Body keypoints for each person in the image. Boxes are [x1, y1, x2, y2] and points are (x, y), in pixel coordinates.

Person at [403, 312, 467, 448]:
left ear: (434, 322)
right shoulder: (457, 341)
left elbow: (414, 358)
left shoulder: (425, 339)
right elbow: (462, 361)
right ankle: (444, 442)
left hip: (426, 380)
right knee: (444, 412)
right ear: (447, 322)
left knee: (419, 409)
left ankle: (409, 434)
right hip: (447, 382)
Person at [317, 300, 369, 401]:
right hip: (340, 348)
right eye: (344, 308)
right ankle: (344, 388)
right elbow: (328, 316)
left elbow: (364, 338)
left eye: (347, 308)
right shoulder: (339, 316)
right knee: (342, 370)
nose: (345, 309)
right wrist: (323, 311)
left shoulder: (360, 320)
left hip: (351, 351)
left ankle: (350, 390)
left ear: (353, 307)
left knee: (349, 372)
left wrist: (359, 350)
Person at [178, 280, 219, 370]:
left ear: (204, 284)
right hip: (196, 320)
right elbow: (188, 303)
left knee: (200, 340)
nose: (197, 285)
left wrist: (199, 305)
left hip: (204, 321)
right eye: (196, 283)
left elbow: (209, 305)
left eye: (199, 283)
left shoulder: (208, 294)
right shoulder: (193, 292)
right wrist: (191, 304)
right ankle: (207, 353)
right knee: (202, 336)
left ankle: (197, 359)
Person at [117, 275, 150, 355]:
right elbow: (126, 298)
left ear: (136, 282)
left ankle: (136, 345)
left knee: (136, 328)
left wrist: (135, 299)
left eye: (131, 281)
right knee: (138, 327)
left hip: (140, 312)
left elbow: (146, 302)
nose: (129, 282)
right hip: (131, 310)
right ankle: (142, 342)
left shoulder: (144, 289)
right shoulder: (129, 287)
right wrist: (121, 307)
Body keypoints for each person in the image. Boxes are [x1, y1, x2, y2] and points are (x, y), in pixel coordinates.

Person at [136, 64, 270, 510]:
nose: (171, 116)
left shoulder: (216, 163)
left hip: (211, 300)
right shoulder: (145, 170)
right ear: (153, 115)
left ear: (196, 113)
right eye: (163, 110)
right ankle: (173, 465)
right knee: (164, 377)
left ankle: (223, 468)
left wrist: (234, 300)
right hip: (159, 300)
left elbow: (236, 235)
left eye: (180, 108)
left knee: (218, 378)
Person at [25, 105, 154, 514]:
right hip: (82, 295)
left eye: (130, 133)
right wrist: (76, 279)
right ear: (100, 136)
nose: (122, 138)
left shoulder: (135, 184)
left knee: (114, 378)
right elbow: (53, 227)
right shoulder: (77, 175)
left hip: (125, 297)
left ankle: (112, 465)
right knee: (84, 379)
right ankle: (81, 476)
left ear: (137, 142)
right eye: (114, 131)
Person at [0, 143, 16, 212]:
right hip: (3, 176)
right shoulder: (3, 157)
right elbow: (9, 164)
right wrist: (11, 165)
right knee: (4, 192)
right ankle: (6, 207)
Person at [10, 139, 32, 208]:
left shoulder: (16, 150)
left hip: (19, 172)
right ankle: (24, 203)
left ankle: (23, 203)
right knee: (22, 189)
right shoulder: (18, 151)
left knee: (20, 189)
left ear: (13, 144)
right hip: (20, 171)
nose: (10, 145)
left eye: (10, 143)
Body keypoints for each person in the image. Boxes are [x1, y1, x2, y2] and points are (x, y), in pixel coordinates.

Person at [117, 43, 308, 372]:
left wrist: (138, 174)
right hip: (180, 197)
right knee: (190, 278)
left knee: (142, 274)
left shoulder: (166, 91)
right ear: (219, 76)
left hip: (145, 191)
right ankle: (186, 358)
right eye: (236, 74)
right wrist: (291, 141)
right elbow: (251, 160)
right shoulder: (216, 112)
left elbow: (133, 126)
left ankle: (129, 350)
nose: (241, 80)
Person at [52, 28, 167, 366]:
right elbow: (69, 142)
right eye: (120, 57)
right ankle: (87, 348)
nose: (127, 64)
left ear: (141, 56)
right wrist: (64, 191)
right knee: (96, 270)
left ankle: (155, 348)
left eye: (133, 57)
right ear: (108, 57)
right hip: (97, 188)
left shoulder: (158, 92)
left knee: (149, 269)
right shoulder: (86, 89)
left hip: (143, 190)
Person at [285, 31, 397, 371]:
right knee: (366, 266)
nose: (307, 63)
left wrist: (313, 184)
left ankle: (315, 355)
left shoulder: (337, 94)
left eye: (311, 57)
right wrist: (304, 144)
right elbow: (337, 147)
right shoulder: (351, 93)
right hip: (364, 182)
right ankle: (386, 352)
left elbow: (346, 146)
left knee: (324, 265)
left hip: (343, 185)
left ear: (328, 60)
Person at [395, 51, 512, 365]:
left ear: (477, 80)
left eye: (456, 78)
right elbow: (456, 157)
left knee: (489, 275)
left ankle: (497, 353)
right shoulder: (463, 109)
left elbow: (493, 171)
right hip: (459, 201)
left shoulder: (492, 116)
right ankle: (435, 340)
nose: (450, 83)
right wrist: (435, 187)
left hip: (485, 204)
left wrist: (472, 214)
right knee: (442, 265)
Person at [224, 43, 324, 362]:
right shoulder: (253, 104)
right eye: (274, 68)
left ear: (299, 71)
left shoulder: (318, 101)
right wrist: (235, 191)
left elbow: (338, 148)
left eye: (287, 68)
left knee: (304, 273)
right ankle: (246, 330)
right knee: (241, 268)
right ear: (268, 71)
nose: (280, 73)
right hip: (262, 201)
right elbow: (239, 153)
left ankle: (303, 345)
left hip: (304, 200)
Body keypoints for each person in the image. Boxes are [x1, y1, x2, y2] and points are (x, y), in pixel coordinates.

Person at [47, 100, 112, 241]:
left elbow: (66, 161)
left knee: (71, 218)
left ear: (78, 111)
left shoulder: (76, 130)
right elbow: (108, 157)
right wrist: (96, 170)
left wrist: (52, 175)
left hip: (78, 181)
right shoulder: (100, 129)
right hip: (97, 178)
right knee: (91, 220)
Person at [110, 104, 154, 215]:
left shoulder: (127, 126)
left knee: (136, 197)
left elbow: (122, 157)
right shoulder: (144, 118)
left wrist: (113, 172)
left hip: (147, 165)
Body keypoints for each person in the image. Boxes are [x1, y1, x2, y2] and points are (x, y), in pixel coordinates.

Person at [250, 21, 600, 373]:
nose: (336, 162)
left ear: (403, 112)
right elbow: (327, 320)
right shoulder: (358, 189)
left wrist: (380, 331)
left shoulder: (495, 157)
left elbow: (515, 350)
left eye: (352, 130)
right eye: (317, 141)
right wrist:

————————

Exercise goal: An exact transcription of every record above is required.

Result for this task:
Body keypoints for each person in the image. Boxes are [x1, y1, x2, y2] and points are (x, y), in pixel coordinates.

Person at [403, 312, 467, 448]:
left ear: (434, 322)
right shoulder: (457, 341)
left elbow: (414, 358)
left shoulder: (425, 339)
right elbow: (462, 361)
right ankle: (444, 442)
left hip: (426, 380)
right knee: (444, 412)
right ear: (447, 322)
left knee: (419, 409)
left ankle: (409, 434)
right hip: (447, 382)
Person at [317, 300, 369, 401]:
right hip: (340, 348)
right eye: (344, 308)
right ankle: (344, 388)
right elbow: (328, 316)
left elbow: (364, 338)
left eye: (347, 308)
right shoulder: (339, 316)
right knee: (342, 370)
nose: (345, 309)
right wrist: (323, 311)
left shoulder: (360, 320)
left hip: (351, 351)
left ankle: (350, 390)
left ear: (353, 307)
left knee: (349, 372)
left wrist: (359, 350)
Person at [178, 280, 219, 370]:
left ear: (204, 284)
right hip: (196, 320)
right elbow: (188, 303)
left knee: (200, 340)
nose: (197, 285)
left wrist: (199, 305)
left hip: (204, 321)
right eye: (196, 283)
left elbow: (209, 305)
left eye: (199, 283)
left shoulder: (208, 294)
right shoulder: (193, 292)
right wrist: (191, 304)
right ankle: (207, 353)
right knee: (202, 336)
left ankle: (197, 359)
Person at [117, 275, 150, 355]:
right elbow: (126, 298)
left ear: (136, 282)
left ankle: (136, 345)
left knee: (136, 328)
left wrist: (135, 299)
left eye: (131, 281)
right knee: (138, 327)
left hip: (140, 312)
left elbow: (146, 302)
nose: (129, 282)
right hip: (131, 310)
right ankle: (142, 342)
left shoulder: (144, 289)
right shoulder: (129, 287)
right wrist: (121, 307)
Body keypoints for each person in the image. Boxes are [x1, y1, x2, y2] and points are (x, y), in pixel coordinates.

Person at [136, 64, 270, 510]:
nose: (171, 116)
left shoulder: (216, 163)
left hip: (211, 300)
right shoulder: (145, 170)
right ear: (153, 115)
left ear: (196, 113)
right eye: (163, 110)
right ankle: (173, 465)
right knee: (164, 377)
left ankle: (223, 468)
left wrist: (234, 300)
right hip: (159, 300)
left elbow: (236, 235)
left eye: (180, 108)
left knee: (218, 378)
Person at [25, 105, 154, 514]:
right hip: (82, 295)
left eye: (130, 133)
right wrist: (76, 279)
right ear: (100, 136)
nose: (122, 138)
left shoulder: (135, 184)
left knee: (114, 378)
right elbow: (53, 227)
right shoulder: (77, 175)
left hip: (125, 297)
left ankle: (112, 465)
right knee: (84, 379)
right ankle: (81, 476)
left ear: (137, 142)
right eye: (114, 131)
Person at [0, 143, 16, 212]:
right hip: (3, 176)
right shoulder: (3, 157)
right elbow: (9, 164)
right wrist: (11, 165)
right knee: (4, 192)
right ankle: (6, 207)
Person at [10, 139, 32, 208]:
left shoulder: (16, 150)
left hip: (19, 172)
right ankle: (24, 203)
left ankle: (23, 203)
right knee: (22, 189)
right shoulder: (18, 151)
left knee: (20, 189)
left ear: (13, 144)
right hip: (20, 171)
nose: (10, 145)
left eye: (10, 143)
Body keypoints for each person in the image. Boxes are [x1, y1, x2, y2] and points are (x, y), in pixel coordinates.

Person at [117, 43, 308, 372]:
left wrist: (138, 174)
right hip: (180, 197)
right knee: (190, 278)
left knee: (142, 274)
left shoulder: (166, 91)
right ear: (219, 76)
left hip: (145, 191)
right ankle: (186, 358)
right eye: (236, 74)
right wrist: (291, 141)
right elbow: (251, 160)
right shoulder: (216, 112)
left elbow: (133, 126)
left ankle: (129, 350)
nose: (241, 80)
Person at [52, 28, 167, 366]:
right elbow: (69, 142)
right eye: (120, 57)
right ankle: (87, 348)
nose: (127, 64)
left ear: (141, 56)
right wrist: (64, 191)
right knee: (96, 270)
left ankle: (155, 348)
left eye: (133, 57)
right ear: (108, 57)
right hip: (97, 188)
left shoulder: (158, 92)
left knee: (149, 269)
right shoulder: (86, 89)
left hip: (143, 190)
Person at [285, 31, 397, 371]:
right knee: (366, 266)
nose: (307, 63)
left wrist: (313, 184)
left ankle: (315, 355)
left shoulder: (337, 94)
left eye: (311, 57)
right wrist: (304, 144)
right elbow: (337, 147)
right shoulder: (351, 93)
right hip: (364, 182)
right ankle: (386, 352)
left elbow: (346, 146)
left knee: (324, 265)
left hip: (343, 185)
left ear: (328, 60)
Person at [395, 51, 512, 365]:
left ear: (477, 80)
left eye: (456, 78)
right elbow: (456, 157)
left knee: (489, 275)
left ankle: (497, 353)
right shoulder: (463, 109)
left elbow: (493, 171)
right hip: (459, 201)
left shoulder: (492, 116)
right ankle: (435, 340)
nose: (450, 83)
right wrist: (435, 187)
left hip: (485, 204)
left wrist: (472, 214)
right knee: (442, 265)
Person at [224, 43, 324, 362]:
right shoulder: (253, 104)
right eye: (274, 68)
left ear: (299, 71)
left shoulder: (318, 101)
right wrist: (235, 191)
left elbow: (338, 148)
left eye: (287, 68)
left knee: (304, 273)
right ankle: (246, 330)
right knee: (241, 268)
right ear: (268, 71)
nose: (280, 73)
right hip: (262, 201)
right elbow: (239, 153)
left ankle: (303, 345)
left hip: (304, 200)
Body keypoints for each person in the image. Boxes are [x1, y1, x2, y2] and points are (x, y), in pixel coordinates.

Person at [47, 100, 112, 241]:
left elbow: (66, 161)
left knee: (71, 218)
left ear: (78, 111)
left shoulder: (76, 130)
right elbow: (108, 157)
right wrist: (96, 170)
left wrist: (52, 175)
left hip: (78, 181)
right shoulder: (100, 129)
right hip: (97, 178)
right knee: (91, 220)
Person at [110, 104, 154, 215]:
left shoulder: (127, 126)
left knee: (136, 197)
left elbow: (122, 157)
right shoulder: (144, 118)
left wrist: (113, 172)
left hip: (147, 165)
Body keypoints for each person in the image. Boxes are [x1, y1, x2, y2] and points are (x, y), in pixel coordinates.

Person at [250, 21, 600, 373]:
nose: (336, 162)
left ear: (403, 112)
right elbow: (327, 320)
right shoulder: (358, 189)
left wrist: (380, 331)
left shoulder: (495, 157)
left elbow: (515, 350)
left eye: (352, 130)
right eye: (317, 141)
right wrist:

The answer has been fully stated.